Text section:
※

20 Oct 2020
NIST project uses optical parametric oscillation to convert invisible IR into visible colors.
Achieving a wide range of wavelengths and integrating the light generation into a photonic integrated circuit platform has been challenging, but optical parametric oscillation (OPO), in which the characteristics of light are changed as it moves through a solid crystal structure, are thought to offer a promising route to overcoming them.
A project at NIST has now demonstrated how third-order OPO in a microresonator based on silicon nitride can be used to generate several wavelengths of visible emission from an infrared source, broadening the range of visible light generated until now by the OPO approach. The work was reported in Optica.
NIST's approach suggests that a range of wavelengths can be accessed using a single, small-scale platform, instead of requiring bulky, tabletop lasers or a series of different semiconductor materials. Constructing such lasers on microchips also provides a low-cost way to integrate lasers with miniature optical circuits needed for optical clocks and quantum communication systems, according to NIST.

※

Activity list:
**a)** For each of the statements (i) to (iii) below, decide whether it agrees with the text on NIST's infrared-to-visible conversion. Answer yes or no and quote the words of the text that decide it.
(i) The NIST work was reported in Optica.
(ii) The microresonator used by NIST is based on silicon carbide.
(iii) NIST's approach depends on bulky, tabletop lasers.
**b)** Extend the text on NIST's infrared-to-visible conversion with a further passage that begins right after its final sentence.

Given records:

※

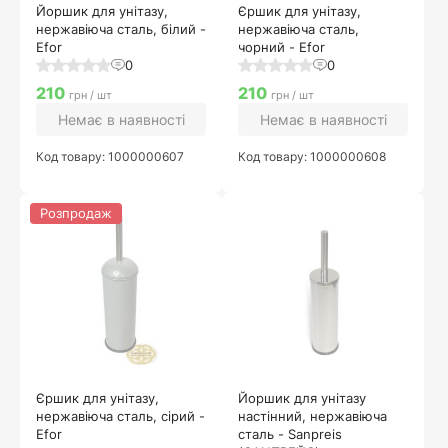
Йоршик для унітазу,
Єршик для унітазу,
нержавіюча сталь, білий -
нержавіюча сталь,
Efor
чорний - Efor
0
0
210
210
грн / шт
грн / шт
Немає в наявності
Немає в наявності
Код товару: 1000000607
Код товару: 1000000608
Розпродаж
Єршик для унітазу,
Йоршик для унітазу
нержавіюча сталь, сірий -
настінний, нержавіюча
Efor
сталь - Sanpreis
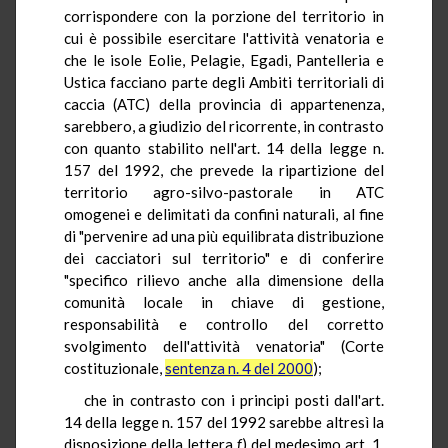
corrispondere con la porzione del territorio in
cui è possibile esercitare l'attività venatoria e
che le isole Eolie, Pelagie, Egadi, Pantelleria e
Ustica facciano parte degli Ambiti territoriali di
caccia (ATC) della provincia di appartenenza,
sarebbero, a giudizio del ricorrente, in contrasto
con quanto stabilito nell'art. 14 della legge n.
157 del 1992, che prevede la ripartizione del
territorio agro-silvo-pastorale in ATC
omogenei e delimitati da confini naturali, al fine
di "pervenire ad una più equilibrata distribuzione
dei cacciatori sul territorio" e di conferire
"specifico rilievo anche alla dimensione della
comunità locale in chiave di gestione,
responsabilità e controllo del corretto
svolgimento dell'attività venatoria" (Corte
costituzionale,
sentenza n. 4 del 2000
);
che in contrasto con i principi posti dall'art.
14 della legge n. 157 del 1992 sarebbe altresì la
disposizione della lettera
f
) del medesimo art. 1,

※

Solved tasks:
**a)**
(i) Yes: "The work was reported in Optica."
(ii) No: "a microresonator based on silicon nitride"
(iii) No: "instead of requiring bulky, tabletop lasers or a series of different semiconductor materials"

**b)**
The project forms part of NIST on a Chip, a program that miniaturizes NIST's measurement-science technology with the goal of enabling it to be distributed directly to users in industry, medicine, defense and academia.
"Our work represents a major advance in the use of nonlinear nanophotonics to access desired wavelengths in the visible spectrum, and may have numerous applications in spectroscopy, metrology, and quantum science," commented the NIST team.
Previous studies of third-order OPO structures based on silicon nitride for visible light generation only achieved outputs at the long wavelength edge of the visible spectrum, and it remained unclear whether the OPO designs could be tailored to allow access to any other wavelength of interest.
The new project exploited the ability of a carefully designed OPO structure to enhance degenerate four-wave mixing, the nonlinear process in which interactions between two or three wavelengths produce two or one new wavelengths while conserving the energy of the incoming photons. This is the first time that the effect has been used to produce particular visible-light wavelengths on a microchip that has the potential for mass production, according to NIST.
A new type of on-chip light source
"To create a multitude of visible and infrared colors, the team fabricated dozens of microresonators, each with slightly different dimensions, on each microchip," said NIST.
"The researchers carefully chose these dimensions so that the different microresonators would produce output light of different colors. This strategy enabled a single near-infrared laser that varied in wavelength by a relatively small amount to generate a wide range of specific visible-light and infrared colors."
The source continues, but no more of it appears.